_TASK TO COMPLETE_. Copy the data exactly.

=======

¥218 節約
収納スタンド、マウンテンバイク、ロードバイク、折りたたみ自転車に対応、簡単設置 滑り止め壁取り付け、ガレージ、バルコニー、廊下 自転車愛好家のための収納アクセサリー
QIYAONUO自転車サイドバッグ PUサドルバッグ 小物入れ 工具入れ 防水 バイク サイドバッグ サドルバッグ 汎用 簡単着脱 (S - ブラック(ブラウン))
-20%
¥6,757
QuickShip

=======

_ANSWER BOX_.
¥218 節約
収納スタンド、マウンテンバイク、ロードバイク、折りたたみ自転車に対応、簡単設置 滑り止め壁取り付け、ガレージ、バルコニー、廊下 自転車愛好家のための収納アクセサリー
QIYAONUO自転車サイドバッグ PUサドルバッグ 小物入れ 工具入れ 防水 バイク サイドバッグ サドルバッグ 汎用 簡単着脱 (S - ブラック(ブラウン))
-20%
¥6,757
QuickShip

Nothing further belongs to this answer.